809 Jacob Street introduces us to Joey Blue, a resident vagrant of Parkton. (Think Castle Rock or any other fictitious town in fiction). Joey is an old bluesman who wanders the borderlands of his town, never quite figuring out if he is actually alive or a ghost himself. Blotting out the past with heavy drink, Joey is paid a visit from an old friend who requires help - whose disappearance years ago is tied to the house on 809 Jacob Street ... a rambling old structure that has seen its fair share of death and stands like a testament to the ultimate haunted house.
Across town we Byron James, a young Australian recently moved to Parktown. Adapting to small town life after Sydney is hard ... especially with his new friends Ian and Hamish – both of whom are into the macabre and have an overt obsession with the house on Jacob Street. After Byron’s personal research into the house’s past fails to yield sufficient information, a journal falls into his hands. And then, when Ian proposes a night journey to find out some answers for themselves, it seems like a perfect yet dangerous plan.

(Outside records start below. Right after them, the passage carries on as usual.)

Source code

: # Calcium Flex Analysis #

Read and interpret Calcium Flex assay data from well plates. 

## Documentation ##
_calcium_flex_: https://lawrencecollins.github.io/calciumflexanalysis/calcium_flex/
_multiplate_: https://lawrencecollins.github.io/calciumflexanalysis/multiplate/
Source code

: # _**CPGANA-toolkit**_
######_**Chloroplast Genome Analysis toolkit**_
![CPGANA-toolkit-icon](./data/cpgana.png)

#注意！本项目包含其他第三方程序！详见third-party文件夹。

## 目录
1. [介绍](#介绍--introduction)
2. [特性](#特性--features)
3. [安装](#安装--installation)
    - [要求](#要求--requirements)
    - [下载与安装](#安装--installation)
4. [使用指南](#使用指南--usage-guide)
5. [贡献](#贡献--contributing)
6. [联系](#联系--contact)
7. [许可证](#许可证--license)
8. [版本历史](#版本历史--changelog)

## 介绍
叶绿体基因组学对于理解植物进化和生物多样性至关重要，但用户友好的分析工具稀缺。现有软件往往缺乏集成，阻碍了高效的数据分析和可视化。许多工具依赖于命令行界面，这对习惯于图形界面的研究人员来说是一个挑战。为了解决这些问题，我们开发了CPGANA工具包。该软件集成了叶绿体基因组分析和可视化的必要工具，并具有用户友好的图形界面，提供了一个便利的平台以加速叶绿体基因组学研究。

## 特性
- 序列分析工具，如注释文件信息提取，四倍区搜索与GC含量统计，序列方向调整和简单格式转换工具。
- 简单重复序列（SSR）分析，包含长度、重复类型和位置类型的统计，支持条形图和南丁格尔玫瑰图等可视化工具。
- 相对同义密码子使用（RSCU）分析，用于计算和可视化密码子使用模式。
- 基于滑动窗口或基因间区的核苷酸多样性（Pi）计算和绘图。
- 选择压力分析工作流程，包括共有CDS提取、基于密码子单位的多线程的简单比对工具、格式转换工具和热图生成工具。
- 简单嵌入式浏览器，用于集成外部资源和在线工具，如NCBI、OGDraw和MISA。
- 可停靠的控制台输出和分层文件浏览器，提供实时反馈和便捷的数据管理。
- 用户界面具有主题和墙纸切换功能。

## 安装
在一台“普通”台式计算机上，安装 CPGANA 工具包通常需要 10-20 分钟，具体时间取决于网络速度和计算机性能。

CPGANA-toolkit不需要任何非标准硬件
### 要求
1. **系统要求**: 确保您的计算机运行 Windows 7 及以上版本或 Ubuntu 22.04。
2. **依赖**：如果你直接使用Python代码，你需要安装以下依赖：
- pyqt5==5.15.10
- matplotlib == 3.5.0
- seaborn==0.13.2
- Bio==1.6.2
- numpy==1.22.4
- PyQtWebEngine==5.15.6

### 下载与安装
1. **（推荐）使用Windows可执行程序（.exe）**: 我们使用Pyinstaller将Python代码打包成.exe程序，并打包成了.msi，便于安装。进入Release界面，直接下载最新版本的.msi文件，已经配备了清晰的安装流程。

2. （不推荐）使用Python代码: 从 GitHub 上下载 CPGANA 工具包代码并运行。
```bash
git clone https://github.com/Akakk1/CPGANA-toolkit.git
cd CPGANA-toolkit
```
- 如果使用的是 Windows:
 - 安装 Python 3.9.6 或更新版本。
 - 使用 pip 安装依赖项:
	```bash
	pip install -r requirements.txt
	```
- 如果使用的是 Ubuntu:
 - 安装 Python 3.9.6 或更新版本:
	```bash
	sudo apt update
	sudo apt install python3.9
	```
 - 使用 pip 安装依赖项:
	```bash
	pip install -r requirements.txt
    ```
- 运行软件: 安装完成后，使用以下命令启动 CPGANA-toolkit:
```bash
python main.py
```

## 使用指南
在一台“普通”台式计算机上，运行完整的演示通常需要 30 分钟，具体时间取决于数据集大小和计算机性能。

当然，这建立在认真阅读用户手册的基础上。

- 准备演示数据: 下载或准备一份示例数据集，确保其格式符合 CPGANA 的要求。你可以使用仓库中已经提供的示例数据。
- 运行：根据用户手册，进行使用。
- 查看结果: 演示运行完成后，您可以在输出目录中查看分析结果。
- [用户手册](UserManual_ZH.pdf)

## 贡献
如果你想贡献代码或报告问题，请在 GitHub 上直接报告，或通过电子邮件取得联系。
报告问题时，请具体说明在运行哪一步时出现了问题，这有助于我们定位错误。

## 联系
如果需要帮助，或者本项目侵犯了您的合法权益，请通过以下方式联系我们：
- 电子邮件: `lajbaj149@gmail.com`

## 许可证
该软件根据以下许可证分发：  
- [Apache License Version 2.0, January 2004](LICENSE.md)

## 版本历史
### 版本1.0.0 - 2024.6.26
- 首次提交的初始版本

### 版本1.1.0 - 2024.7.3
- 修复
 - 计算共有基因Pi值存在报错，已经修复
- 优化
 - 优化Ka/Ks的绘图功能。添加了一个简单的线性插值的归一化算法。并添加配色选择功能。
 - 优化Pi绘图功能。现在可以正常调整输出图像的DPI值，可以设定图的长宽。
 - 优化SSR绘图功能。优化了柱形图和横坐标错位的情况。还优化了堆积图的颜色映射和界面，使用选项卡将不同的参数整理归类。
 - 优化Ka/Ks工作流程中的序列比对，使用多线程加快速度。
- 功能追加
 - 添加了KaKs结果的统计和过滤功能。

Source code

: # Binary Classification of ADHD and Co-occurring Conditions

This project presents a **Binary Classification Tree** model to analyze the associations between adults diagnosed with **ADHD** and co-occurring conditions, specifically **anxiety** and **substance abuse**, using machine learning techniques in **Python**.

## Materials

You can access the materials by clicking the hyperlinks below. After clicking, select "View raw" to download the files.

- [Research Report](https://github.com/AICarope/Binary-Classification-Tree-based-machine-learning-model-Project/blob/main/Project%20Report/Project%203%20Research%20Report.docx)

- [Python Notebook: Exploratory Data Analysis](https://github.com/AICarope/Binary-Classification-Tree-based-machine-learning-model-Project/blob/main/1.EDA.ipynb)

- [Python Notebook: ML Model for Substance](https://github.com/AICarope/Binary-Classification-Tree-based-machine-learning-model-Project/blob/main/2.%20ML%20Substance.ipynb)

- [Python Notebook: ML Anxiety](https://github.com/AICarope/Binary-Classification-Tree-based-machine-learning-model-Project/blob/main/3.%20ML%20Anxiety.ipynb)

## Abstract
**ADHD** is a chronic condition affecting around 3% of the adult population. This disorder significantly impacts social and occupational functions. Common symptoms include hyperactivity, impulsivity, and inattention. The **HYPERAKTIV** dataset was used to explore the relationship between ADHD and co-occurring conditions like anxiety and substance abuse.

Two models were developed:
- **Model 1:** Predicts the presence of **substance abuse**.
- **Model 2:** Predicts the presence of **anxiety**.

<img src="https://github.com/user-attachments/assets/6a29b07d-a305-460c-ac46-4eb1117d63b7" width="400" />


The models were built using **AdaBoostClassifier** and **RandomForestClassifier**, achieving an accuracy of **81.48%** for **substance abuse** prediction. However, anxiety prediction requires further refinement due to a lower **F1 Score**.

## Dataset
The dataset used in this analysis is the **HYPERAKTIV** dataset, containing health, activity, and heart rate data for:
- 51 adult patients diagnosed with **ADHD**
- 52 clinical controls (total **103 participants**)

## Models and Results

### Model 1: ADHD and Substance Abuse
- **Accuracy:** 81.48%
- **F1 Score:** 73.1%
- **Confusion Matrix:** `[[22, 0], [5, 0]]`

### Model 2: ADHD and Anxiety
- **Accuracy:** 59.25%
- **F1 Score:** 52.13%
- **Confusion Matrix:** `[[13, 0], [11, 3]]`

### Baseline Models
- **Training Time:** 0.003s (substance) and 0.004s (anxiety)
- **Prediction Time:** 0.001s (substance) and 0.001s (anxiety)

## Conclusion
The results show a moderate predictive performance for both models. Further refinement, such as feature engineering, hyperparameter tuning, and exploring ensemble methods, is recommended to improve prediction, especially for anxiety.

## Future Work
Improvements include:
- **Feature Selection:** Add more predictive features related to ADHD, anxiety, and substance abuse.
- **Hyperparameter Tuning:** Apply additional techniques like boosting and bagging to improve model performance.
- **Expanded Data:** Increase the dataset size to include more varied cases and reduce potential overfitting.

Although aware of Marty’s work previous, I came into 809 Jacob Street almost completely cold and without the vaguest notion of what to expect. Sure, both of us have grown up on a rich and steady diet of Stephen King – but I wasn’t quite prepared for how accomplished this little novel turned out to be. Evoking those stories of old with his motley crew of kids (1980’s horror fiction), Marty gives the reader a subtle coming-of-age tale while also delivering cerebral prose that becomes almost narcotizing after a while. Here, there is a slow build of tension that is somewhat effortless ... as if 809 Jacob Street was a latter novel in the author’s resume. Also interspersed within the story are small, hallucinatory images from artist David Schembri that keep within the guidelines of subtle horror while complementing the prose. If this reader had one gripe with the tale as whole, it was having the author unceremoniously pull a character midway without the individual having any real influence or participation in the final act. Like a series of intersecting dominoes, the two-plot strands failed to align in a coherent manner – a small blight in an otherwise consummate tale of dark fiction.
For both Black Beacon Books and Marty Young, the future looks bright.